Binder drivers also make a small optimization for starting worker threads. When thread T1 of process P1 sends a request to process P2, the driver first checks to see if thread T1 is also processing a request from one of the threads of process P2 but has not completed (no reply has been sent). This usually occurs when both processes have Binder entities and make requests to each other. If the driver finds such a thread in process P2, such as T2, it will ask T2 to handle the request from T1. Since T2 has not received a return packet since it sent a request to T1, T2 must (or will) block reading the return packet. It’s better to have T2 do something than just sit there. Moreover, if T2 is not a thread in the thread pool, it can also do some of the work for the thread pool, reducing thread pool utilization.
↓↓↓↓↓↓↓↓↓↓↓↓ The following is the incomplete space
Binder Learning Notes 5
Service registration process in Binder
AddService creates a binder_node in the process where the service resides and a binder_ref in the Servicemanager process.
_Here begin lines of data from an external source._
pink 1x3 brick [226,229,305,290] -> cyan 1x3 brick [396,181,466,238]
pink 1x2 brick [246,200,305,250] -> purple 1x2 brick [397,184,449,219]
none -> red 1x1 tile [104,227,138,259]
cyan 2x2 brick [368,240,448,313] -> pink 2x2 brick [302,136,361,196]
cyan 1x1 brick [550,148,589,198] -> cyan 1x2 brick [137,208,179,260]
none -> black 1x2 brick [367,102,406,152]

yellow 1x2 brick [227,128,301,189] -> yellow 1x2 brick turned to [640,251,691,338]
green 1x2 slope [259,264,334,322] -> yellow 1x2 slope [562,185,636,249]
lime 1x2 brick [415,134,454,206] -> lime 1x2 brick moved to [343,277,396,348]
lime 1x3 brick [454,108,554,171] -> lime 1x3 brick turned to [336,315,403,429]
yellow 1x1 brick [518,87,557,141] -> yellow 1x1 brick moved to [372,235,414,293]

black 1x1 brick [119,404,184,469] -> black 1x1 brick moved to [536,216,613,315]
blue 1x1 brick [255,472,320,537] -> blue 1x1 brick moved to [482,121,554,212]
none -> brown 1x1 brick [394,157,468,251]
Where the desc of binder_ref is unique within the same process:
- The handle value of binder_ref recorded by each process binder_proc increments from 1;
- The binder_ref of handle=0 recorded by all processes binder_proc points to the service manager;
- The binder_node of the same service can have different handle values in the binder_ref of different processes.
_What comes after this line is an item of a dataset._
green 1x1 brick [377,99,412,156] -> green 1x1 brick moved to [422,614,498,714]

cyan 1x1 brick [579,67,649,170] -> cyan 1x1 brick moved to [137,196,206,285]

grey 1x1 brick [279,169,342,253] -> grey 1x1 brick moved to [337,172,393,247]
The Media Service registration process involves MediaPlayerService(as a Client process) and Service Manager(as a Service process). The communication flow is as follows:
Process analysis:
- The MediaPlayerService process calls ioctl() to send IPC data to Binder drivers. This process can be understood as a binder_transaction(T1). The thread that performs the current operation, binder_thread(thread1), T1->from_parent=NULL, T1-> FROM = thread1, thread1->transaction_stack=T1. IPC data content includes:
- Binder protocol is BC_TRANSACTION;
- Handle is equal to 0;
- The RPC code is ADD_SERVICE;
- The RPC data is media.player.
-
The Binder driver receives the request, generates the BR_TRANSACTION command, and selects the target thread to process the request, namely the ServiceManager’s Binder thread (thread2), T1->to_parent = NULL, T1 – > to_thread = thread2. Insert the entire binder_transaction data (named T2) into the toDO queue of the target thread;
-
When thread2 of the Service Manager receives T2, it calls the Service registration function to register the Service “media.player” in the Service directory. When the service is registered, IPC reply data (BC_REPLY) is generated, T2->form_parent = T1, T2-> FROM = thread2, thread2->transaction_stack = T2.
-
The Binder driver receives a response request from the Binder and generates BR_REPLY with T2->to_parent = T1, T2->to_thread = thread1, thread1->transaction_stack = T2. After MediaPlayerService receives this command, the service can be used normally until it is registered.
In the whole process, BC_TRANSACTION and BR_TRANSACTION are a complete transaction process. BC_REPLY and BR_REPLY are a complete transaction process.